▶ Stated task:
From the SWIPE terms below, set down word for word the passage starting at "(2) Such amendment" and ending at "of this T&C.".

5.1 SWIPE agrees to:
(1) provide to Merchant the Services for which Merchant enrolls and pays the applicable fees, including without limitation the transmission of Transaction information to Financial Processors, and
(2) provide Merchant with access to standardized reports regarding Merchant's Transactions processed using the Services and certain reporting tools to assist Merchant in accounting activities.
(3) grants to Merchant the right to access and use the Services in accordance with this T&C.

5.2 SWIPE is not bound by nor should Merchant rely on any representation by:
(1) any agent, representative or employee of any third party that Merchant may use to apply for the Services; or
(2) in any information posted on SWIPE’s website which is of a general informational nature. For example, rates calculated for each transaction will depend on the type of transaction, currency accepted by SWIPE, and the method of payment.
(3) For the avoidance of doubt, no employee, contractor, agent or representative of SWIPE is authorized to alter or amend this T&C unless such change is done in accordance to this T&C.

5.3 With regards to amendments and updates of the T&C:
(1) SWIPE may amend and update the T&C (which includes modifying the Services fees or payment terms and to change part of the Services) at any time by posting a revised version on SWIPE’s website or upon electronic or written notification to Merchant.
(2) Such amendment will be binding and effective 30 days after SWIPE had posted it on SWIPE’s website or upon notification sent to Merchant.
(3) In the event any Merchant do not agree to the amendments, such Merchant may terminate its relationship with SWIPE by providing SWIPE with notice as set forth in this T&C. Notice of such termination will be effective upon SWIPE’s process of the said termination. Any fees already paid by Merchant are non- refundable. Merchant acknowledges that there may be additional charges upon termination and agrees to such charges.
(4) Merchant agree to periodically review SWIPE’s website for the current version of this T&C.
(5) By continuing to use SWIPE after any revision to this T&C or any revision in Services, Merchant is deemed to agree to the revised T&C.

5.4 With regards to secure transactions:
(1) SWIPE has implemented and shall maintain security systems for the transmission of Merchant's Transactions, consisting of encryption and firewall technologies that are understood in the industry to provide adequate security for the transmission of such information or Transaction over the internet.
(2) SWIPE does not guarantee the security of the Services or Transaction data.
(3) SWIPE shall not be responsible in the event of any infiltration of its security systems provided that SWIPE has used commercially reasonable efforts to prevent any such infiltration.
(4) Merchant further acknowledges and agrees that Merchant, and not SWIPE, is responsible for the security of Transaction data or information or any other information stored on Merchant's servers.
(5) SWIPE shall not be responsible for any third party's servers. 5.5 SWIPE shall provide the technical support services to Merchant, specific to the support package selected by Merchant during enrollment. The standard technical support descriptions for the Services applicable to Merchant shall be posted at SWIPE’s website.

▶ Provided data:
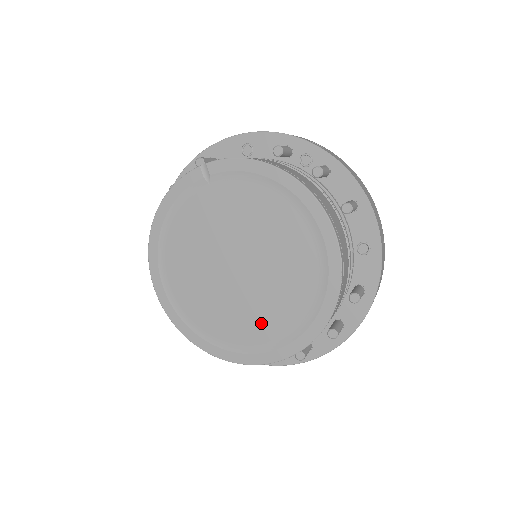
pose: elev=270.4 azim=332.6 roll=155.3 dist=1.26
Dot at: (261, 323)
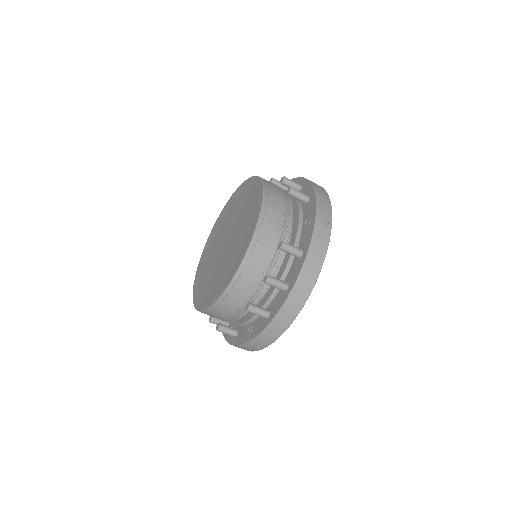
Dot at: (223, 273)
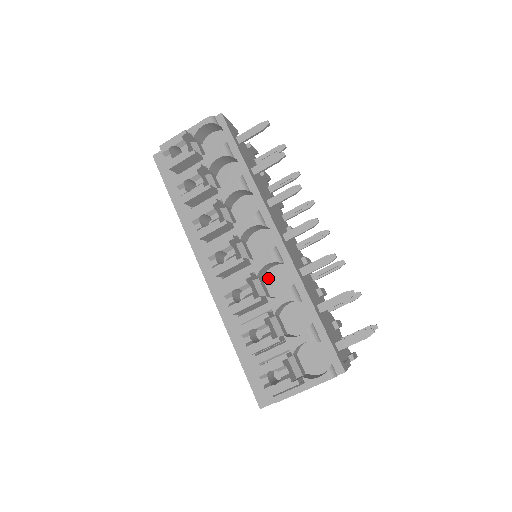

▶ Worked solution:
(2) Such amendment will be binding and effective 30 days after SWIPE had posted it on SWIPE’s website or upon notification sent to Merchant.
(3) In the event any Merchant do not agree to the amendments, such Merchant may terminate its relationship with SWIPE by providing SWIPE with notice as set forth in this T&C. Notice of such termination will be effective upon SWIPE’s process of the said termination. Any fees already paid by Merchant are non- refundable. Merchant acknowledges that there may be additional charges upon termination and agrees to such charges.
(4) Merchant agree to periodically review SWIPE’s website for the current version of this T&C.